Fort Langley is a small historic village in British Columbia with less than 3,000 people, and was actually the first European settlement on the lower mainland of the province. Today, the village is home to the Fort Langley National Historic Park, and is located about 56 kilometers (35 miles) from Vancouver on the south side of the Fraser River. It can be reached by taking the Trans-Canada Highway and following the Fraser River along its south shore.
Fort Langley was once a trading post for the Hudson’s Bay Company, and its fort was built in 1827. It was also in the Big House in Fort Langley where British Columbia was officially proclaimed a crown colony. The fort with its wooden palisade has been restored and the buildings are open daily to the public.
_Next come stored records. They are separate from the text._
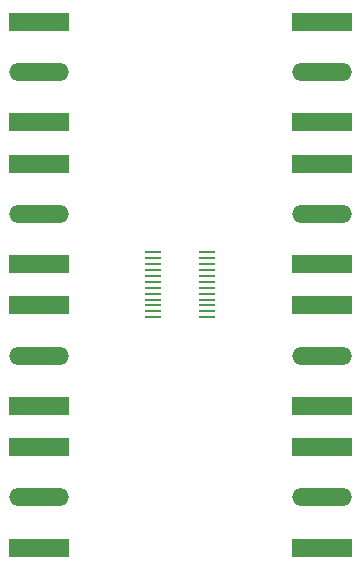
<source format=gtp>
G04 #@! TF.GenerationSoftware,KiCad,Pcbnew,6.0.0-unknown-70ca025~86~ubuntu16.04.1*
G04 #@! TF.CreationDate,2019-07-17T04:15:05+00:00*
G04 #@! TF.ProjectId,usb-type-c-breakout,7573622d-7479-4706-952d-632d62726561,rev?*
G04 #@! TF.SameCoordinates,Original*
G04 #@! TF.FileFunction,Paste,Top*
G04 #@! TF.FilePolarity,Positive*
%FSLAX46Y46*%
G04 Gerber Fmt 4.6, Leading zero omitted, Abs format (unit mm)*
G04 Created by KiCad (PCBNEW 6.0.0-unknown-70ca025~86~ubuntu16.04.1) date 2019-07-17 04:15:05*
%MOMM*%
%LPD*%
G04 APERTURE LIST*
%ADD10R,1.400000X0.270000*%
%ADD11O,5.080000X1.500000*%
%ADD12R,5.080000X1.500000*%
G04 APERTURE END LIST*
D10*
X97700000Y-102750000D03*
X102300000Y-102750000D03*
X97700000Y-102250000D03*
X102300000Y-102250000D03*
X97700000Y-101750000D03*
X102300000Y-101750000D03*
X97700000Y-101250000D03*
X102300000Y-101250000D03*
X97700000Y-100750000D03*
X102300000Y-100750000D03*
X97700000Y-100250000D03*
X102300000Y-100250000D03*
X97700000Y-99750000D03*
X102300000Y-99750000D03*
X97700000Y-99250000D03*
X102300000Y-99250000D03*
X97700000Y-98750000D03*
X102300000Y-98750000D03*
X97700000Y-98250000D03*
X102300000Y-98250000D03*
X97700000Y-97750000D03*
X102300000Y-97750000D03*
X97700000Y-97250000D03*
X102300000Y-97250000D03*
D11*
X88000000Y-82000000D03*
D12*
X88000000Y-86250000D03*
X88000000Y-77750000D03*
D11*
X88000000Y-94000000D03*
D12*
X88000000Y-98250000D03*
X88000000Y-89750000D03*
D11*
X88000000Y-106000000D03*
D12*
X88000000Y-110250000D03*
X88000000Y-101750000D03*
D11*
X88000000Y-118000000D03*
D12*
X88000000Y-122250000D03*
X88000000Y-113750000D03*
D11*
X112000000Y-118000000D03*
D12*
X112000000Y-113750000D03*
X112000000Y-122250000D03*
D11*
X112000000Y-106000000D03*
D12*
X112000000Y-101750000D03*
X112000000Y-110250000D03*
D11*
X112000000Y-94000000D03*
D12*
X112000000Y-89750000D03*
X112000000Y-98250000D03*
D11*
X112000000Y-82000000D03*
D12*
X112000000Y-77750000D03*
X112000000Y-86250000D03*
M02*

</source>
Many of the village’s other old buildings have also been renewed with the village’s rural setting re-emphasized to attract tourists drawn by historic, small towns.
Besides the fort and the village’s two museums, Fort Langley is a great place for outdoor recreation. Its access to the river and mountain vistas make it perfect for hiking, jogging, cycling, horseback riding, canoeing, and fishing. There are also has art galleries, farms, and wineries in and near the village. Many Vancouverites enjoy spending time in Fort Langley or the surrounding fertile Fraser Valley and its parklands and mountains on the weekends to escape the city.